To CRT or Not to CRT?

POLITICS & POLICY
Ibram X. Kendi on CBS This Morning in 2019. (CBS This Morning/via YouTube)

So are we doing the thing where we are pretending that curriculum, instruction, and materials can’t be determined by school boards and state legislatures and should be left to radical education consultants who are hired by bureaucrats?

What is popularly known as critical-race theory in education debates is, effectively, an omnibus term for a series of propagandistic approaches to Diversity, Equity, and Inclusion (DEI) that are common in the corporate business sector, along with certain contested ideas about the extent and nature of systemic racism, and the appropriate remedies that follow.

Presenting these ideas in propagandistic mode is more common in business and in private schools, but you can find public-school teacher training with insane ravings such as how “objectivity” is “white supremacy culture” and Portland-area public schools where elementary-school children “do the inner work to figure out a way to acknowledge how you participate in oppressive systems”.

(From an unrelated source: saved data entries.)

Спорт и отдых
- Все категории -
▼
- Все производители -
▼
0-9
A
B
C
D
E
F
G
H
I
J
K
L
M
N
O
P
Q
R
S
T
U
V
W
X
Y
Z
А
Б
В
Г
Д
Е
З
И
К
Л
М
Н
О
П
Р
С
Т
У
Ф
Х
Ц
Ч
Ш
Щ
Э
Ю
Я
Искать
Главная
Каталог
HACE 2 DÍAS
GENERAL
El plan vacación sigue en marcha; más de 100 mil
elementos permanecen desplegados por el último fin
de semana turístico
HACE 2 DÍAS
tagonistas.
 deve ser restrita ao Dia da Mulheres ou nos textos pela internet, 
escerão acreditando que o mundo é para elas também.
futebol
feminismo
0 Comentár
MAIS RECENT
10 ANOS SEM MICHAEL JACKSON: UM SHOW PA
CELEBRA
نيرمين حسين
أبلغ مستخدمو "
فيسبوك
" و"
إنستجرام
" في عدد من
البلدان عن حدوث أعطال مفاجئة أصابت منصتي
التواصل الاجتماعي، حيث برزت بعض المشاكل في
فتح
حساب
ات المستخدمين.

Whether to include or exclude these materials and curricula is a political decision. If a school system or a state legislature wants to teach Ibram X. Kendi–style social revolution, or to treat it as they would white-supremacist propaganda, is a prudential matter.

The various proposed bills banning “CRT” in schools are a mixed bag, and a first draft of restricting the propagandizing of students in places where the school board and state legislatures do not want students taught that a “sense of urgency” is white-supremacy culture. The places where school boards and state legislatures do want such instruction will have it, but it should be made with the understanding of the public. So it goes.